AÇÃO NECESSÁRIA A:
Segundo a notícia sobre o tiroteio na Vila Kennedy, para onde foram levadas as pessoas baleadas?
AÇÃO NECESSÁRIA B:
Continue a notícia sobre o tiroteio na Vila Kennedy a partir da última frase.

TRECHO FORNECIDO:
....................
Tiroteio deixa dois mortos e três feridos na Vila Kennedy, no Rio

Bandidos teriam atacado viaduto da UPP local, o que levou ao início do confronto

Homens das Forças Armadas durante operação na Vila Kennedy, zona oeste do Rio
Homens das Forças Armadas durante operação na Vila Kennedy, zona oeste do Rio - Danilo Verpa - 23.fev.18/ Folhapress
São Paulo

Duas pessoas morreram e três ficaram feridas durante tiroteio ocorrido na manhã deste sábado (2) na praça Dolomitas, na comunidade da Vila Kennedy, zona oeste do Rio.

De acordo com a Polícia Militar, uma viatura da UPP (Unidade de Polícia Pacificadora) local foi atacada a tiros ao passar pela praça, o que levou ao início do confronto.

A Secretaria Municipal de Saúde confirma que cinco pessoas foram baleadas e encaminhadas à UPA (Unidade de Pronto Atendimento) da Vila Kennedy e ao Hospital Alberto Schweitzer. Uma mulher e um homem morreram. 

A Vila Kennedy foi ocupada por militares por cerca de três meses, desde o fim de fevereiro até meados de maio, em ação da intervenção federal na segurança pública do Rio de Janeiro. 

Reduto do Comando Vermelho, a comunidade foi escolhida para ser um “laboratório” pelos interventores. Um dos motivos é sua proximidade logística com a Vila Militar, em Deodoro, também na zona oeste.

Distante cerca de 40 km do centro, a favela sofre com falta de serviços públicos e violência, mas não é a mais carente do Rio. A praça Miami, que fica na beira da avenida Brasil, é local em que traficantes ostentavam armas antes da chegada dos militares.
....................
[Fontes de documentos em texto simples]

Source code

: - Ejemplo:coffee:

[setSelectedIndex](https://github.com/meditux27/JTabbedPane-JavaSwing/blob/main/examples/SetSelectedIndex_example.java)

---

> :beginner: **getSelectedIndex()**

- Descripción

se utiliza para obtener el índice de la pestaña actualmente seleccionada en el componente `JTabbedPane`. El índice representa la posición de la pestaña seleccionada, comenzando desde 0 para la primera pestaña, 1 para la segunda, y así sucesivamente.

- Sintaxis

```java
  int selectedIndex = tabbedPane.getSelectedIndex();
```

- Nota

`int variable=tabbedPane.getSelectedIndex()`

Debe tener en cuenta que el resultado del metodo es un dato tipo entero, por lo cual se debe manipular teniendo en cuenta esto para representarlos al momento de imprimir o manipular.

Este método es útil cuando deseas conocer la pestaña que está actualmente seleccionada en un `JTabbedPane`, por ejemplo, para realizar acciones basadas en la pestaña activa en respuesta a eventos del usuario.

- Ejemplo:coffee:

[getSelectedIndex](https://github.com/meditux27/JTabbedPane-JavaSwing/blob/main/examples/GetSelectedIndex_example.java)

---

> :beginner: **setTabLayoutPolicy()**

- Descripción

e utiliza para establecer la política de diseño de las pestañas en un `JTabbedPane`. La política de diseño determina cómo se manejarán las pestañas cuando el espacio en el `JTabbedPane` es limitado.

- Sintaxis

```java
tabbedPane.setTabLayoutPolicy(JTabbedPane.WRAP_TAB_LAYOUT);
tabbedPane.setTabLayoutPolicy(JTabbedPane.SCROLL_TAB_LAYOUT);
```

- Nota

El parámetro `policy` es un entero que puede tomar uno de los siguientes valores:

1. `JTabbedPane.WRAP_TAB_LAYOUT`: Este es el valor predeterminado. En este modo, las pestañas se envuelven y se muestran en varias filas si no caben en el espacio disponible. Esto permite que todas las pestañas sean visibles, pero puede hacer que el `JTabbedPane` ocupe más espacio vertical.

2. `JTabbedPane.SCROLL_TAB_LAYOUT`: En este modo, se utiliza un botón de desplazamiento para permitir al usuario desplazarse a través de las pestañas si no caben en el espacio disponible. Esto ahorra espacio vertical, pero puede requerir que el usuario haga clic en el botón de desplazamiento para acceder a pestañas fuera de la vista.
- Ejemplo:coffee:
....................
RESPOSTA ESPERADA A:
Para a UPA (Unidade de Pronto Atendimento) da Vila Kennedy e o Hospital Alberto Schweitzer.

RESPOSTA ESPERADA B:
Logo após as primeiras operações, alguns chefes locais do crime deixaram as favelas. Moradores, contudo, relataram um mês depois que, mesmo com a presença ostensiva dos militares, traficantes continuavam na comunidade.

SEGURANÇA

O Rio de Janeiro passa por uma grave crise política e econômica, com reflexos diretos na segurança pública. Desde junho de 2016, o estado está em situação de calamidade pública e conta com o auxílio das Forças Armadas desde setembro do ano passado. 

Não há recursos para pagar servidores e para contratar PMs aprovados em concurso. Policiais trabalham com armamento obsoleto e sem combustível para o carro das corporações. Faltam equipamentos como coletes e munição.

Desde 16 de fevereiro, o estado passa por uma intervenção na segurança pública. Nomeado pelo presidente Michel Temer, o interventor o general do Exército Walter Braga Netto apontou como um dos seus principais objetivos recuperar a capacidade operacional da PM.